-- start Supplied information --

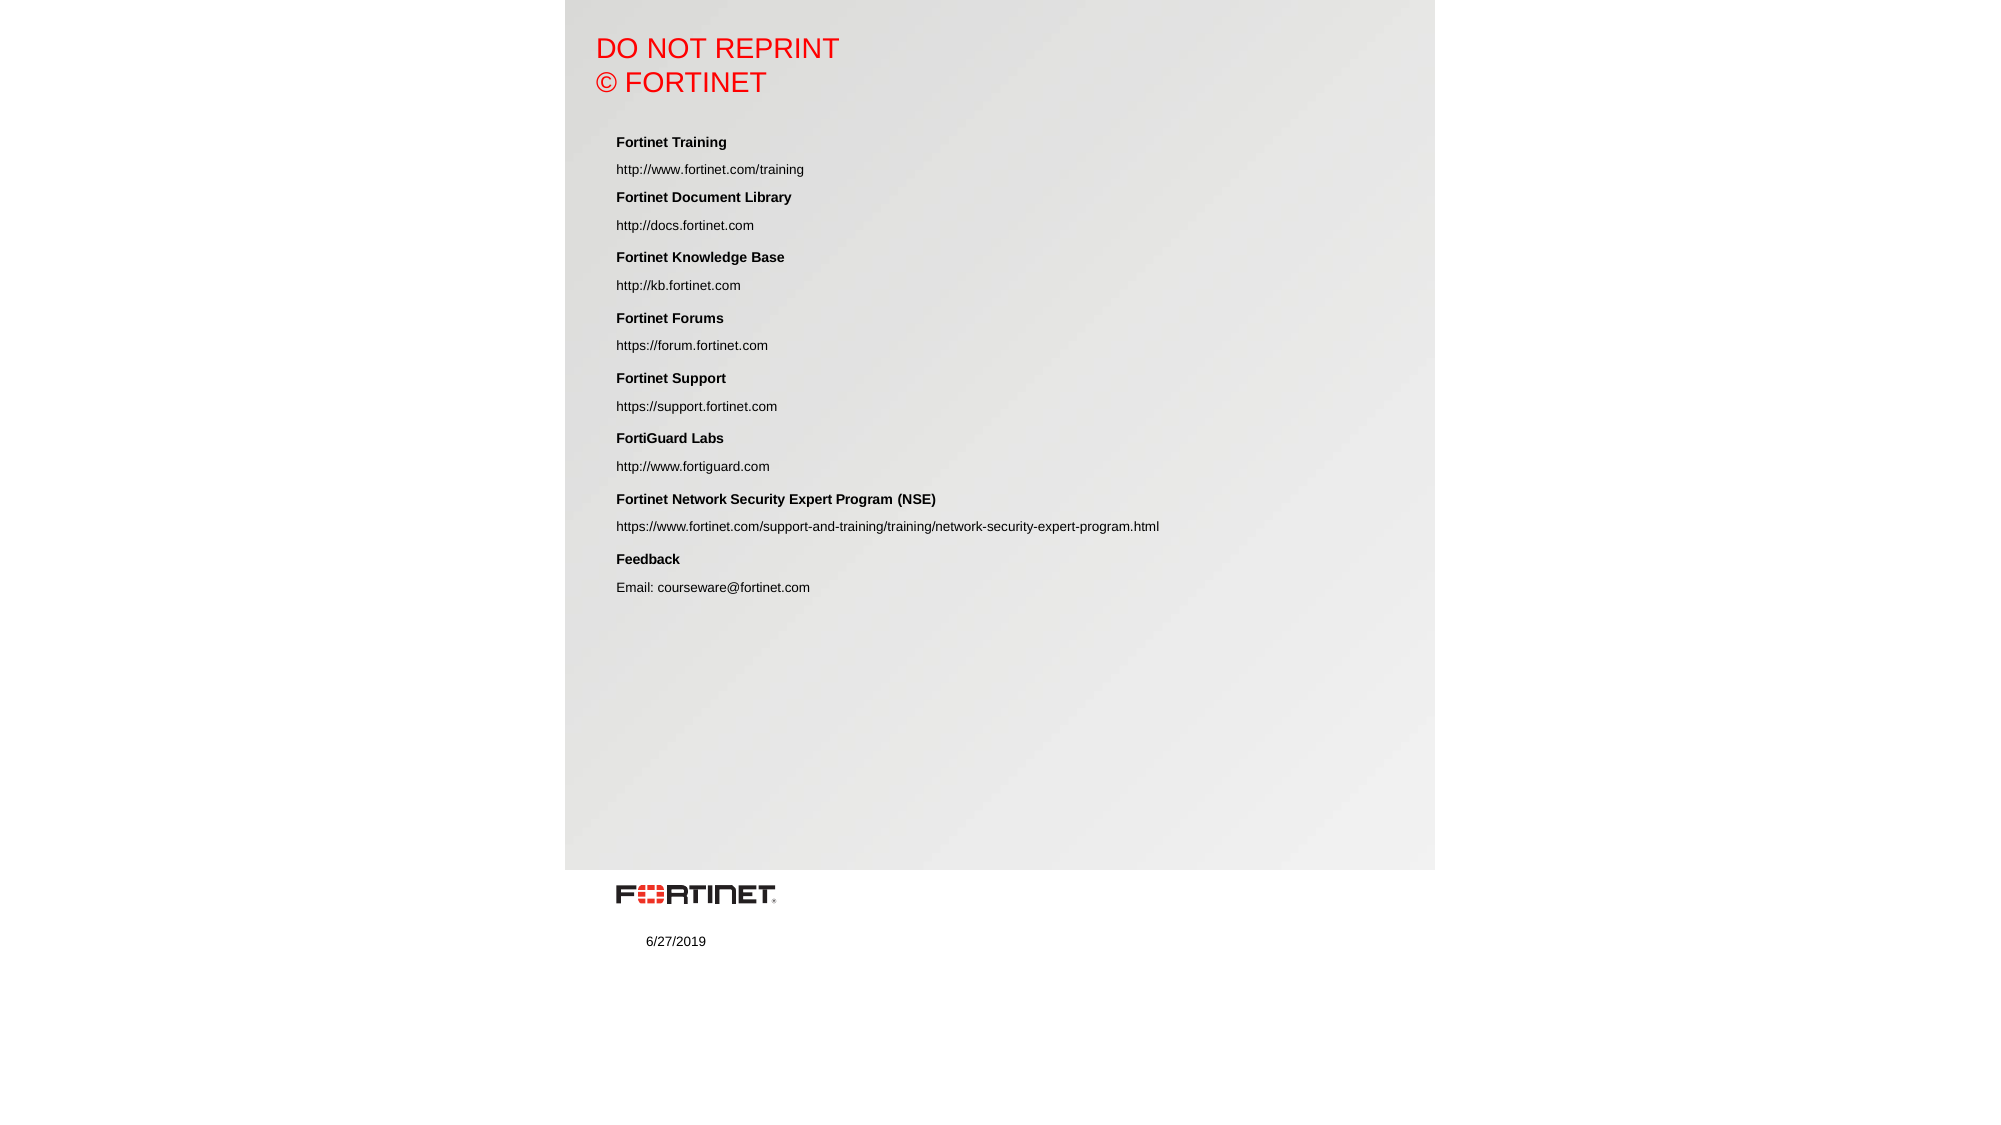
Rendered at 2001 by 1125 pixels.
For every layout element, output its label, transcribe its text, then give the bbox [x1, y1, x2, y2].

text_box [647, 898, 655, 904]
text_box [656, 891, 664, 897]
text_box [689, 885, 706, 904]
text_box Fortinet Training http://www.fortinet.com/training Fortinet Document Library http://docs.fortinet.com Fortinet Knowledge Base http://kb.fortinet.com Fortinet Forums https://forum.fortinet.com Fortinet Support https://support.fortinet.com FortiGuard Labs http://www.fortiguard.com Fortinet Network Security Expert Program (NSE) https://www.fortinet.com/support-and-training/training/network-security-expert-program.html Feedback Email: courseware@fortinet.com [615, 131, 1168, 592]
text_box [638, 898, 646, 904]
text_box DO NOT REPRINT © FORTINET [594, 28, 841, 98]
picture [715, 885, 736, 904]
text_box [647, 885, 655, 890]
text_box [656, 885, 664, 890]
text_box [638, 891, 646, 897]
text_box 6/27/2019 [644, 931, 709, 949]
text_box [638, 885, 646, 890]
text_box [707, 885, 713, 904]
text_box [758, 885, 776, 904]
text_box [656, 898, 664, 904]
picture [667, 885, 688, 904]
picture [565, 0, 1435, 870]
text_box [738, 885, 757, 904]
text_box [616, 885, 637, 904]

-- end Supplied information --

> [Set problem]: Return every line above word for word, leaving the picture out.

> [Answer in full]:
Rendered at 2001 by 1125 pixels.
For every layout element, output its label, transcribe its text, then give the bbox [x1, y1, x2, y2].

text_box [647, 898, 655, 904]
text_box [656, 891, 664, 897]
text_box [689, 885, 706, 904]
text_box Fortinet Training http://www.fortinet.com/training Fortinet Document Library http://docs.fortinet.com Fortinet Knowledge Base http://kb.fortinet.com Fortinet Forums https://forum.fortinet.com Fortinet Support https://support.fortinet.com FortiGuard Labs http://www.fortiguard.com Fortinet Network Security Expert Program (NSE) https://www.fortinet.com/support-and-training/training/network-security-expert-program.html Feedback Email: courseware@fortinet.com [615, 131, 1168, 592]
text_box [638, 898, 646, 904]
text_box DO NOT REPRINT © FORTINET [594, 28, 841, 98]
picture [715, 885, 736, 904]
text_box [647, 885, 655, 890]
text_box [656, 885, 664, 890]
text_box [638, 891, 646, 897]
text_box 6/27/2019 [644, 931, 709, 949]
text_box [638, 885, 646, 890]
text_box [707, 885, 713, 904]
text_box [758, 885, 776, 904]
text_box [656, 898, 664, 904]
picture [667, 885, 688, 904]
picture [565, 0, 1435, 870]
text_box [738, 885, 757, 904]
text_box [616, 885, 637, 904]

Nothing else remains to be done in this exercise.